● Work to do
Copy each line of the items below word for word, leaving the pictures out.

● Input for this task

↓

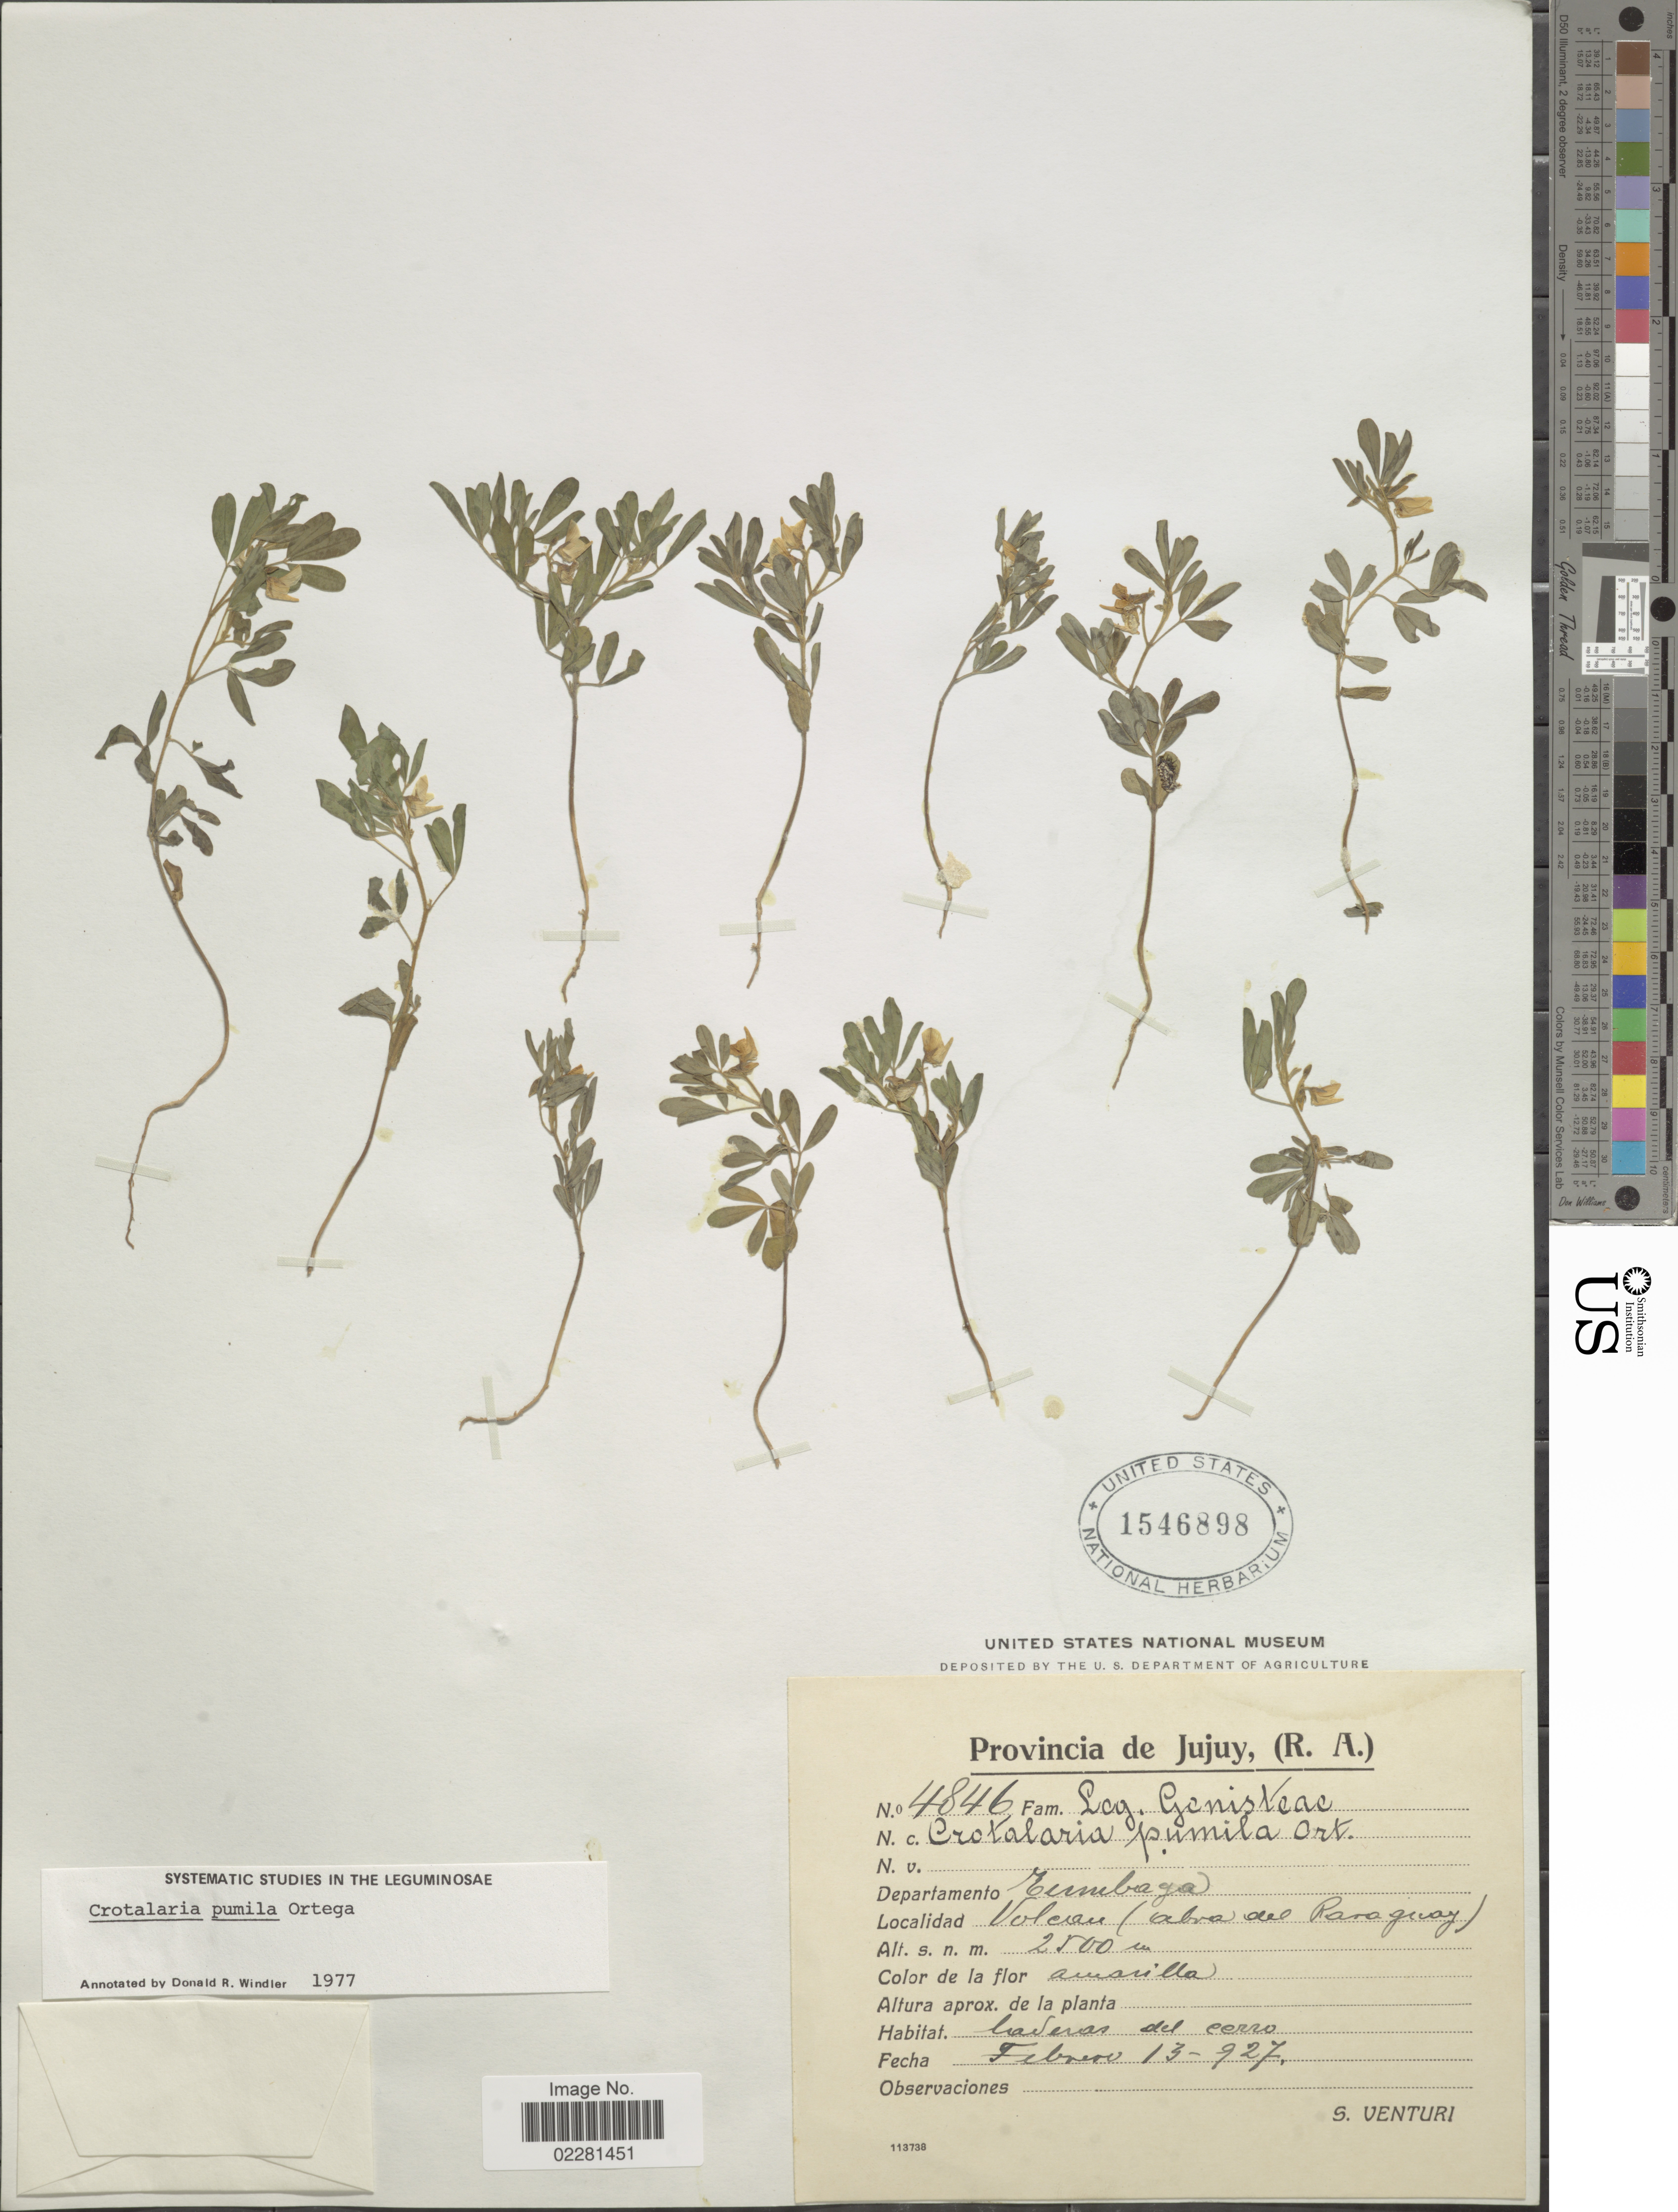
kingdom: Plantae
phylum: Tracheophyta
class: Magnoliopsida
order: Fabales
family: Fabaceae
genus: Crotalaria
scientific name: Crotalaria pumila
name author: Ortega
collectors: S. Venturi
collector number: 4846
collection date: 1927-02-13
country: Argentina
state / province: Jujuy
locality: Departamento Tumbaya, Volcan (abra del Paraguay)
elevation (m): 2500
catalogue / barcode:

↑

● Full response
kingdom: Plantae
phylum: Tracheophyta
class: Magnoliopsida
order: Fabales
family: Fabaceae
genus: Crotalaria
scientific name: Crotalaria pumila
name author: Ortega
collectors: S. Venturi
collector number: 4846
collection date: 1927-02-13
country: Argentina
state / province: Jujuy
locality: Departamento Tumbaya, Volcan (abra del Paraguay)
elevation (m): 2500
catalogue / barcode:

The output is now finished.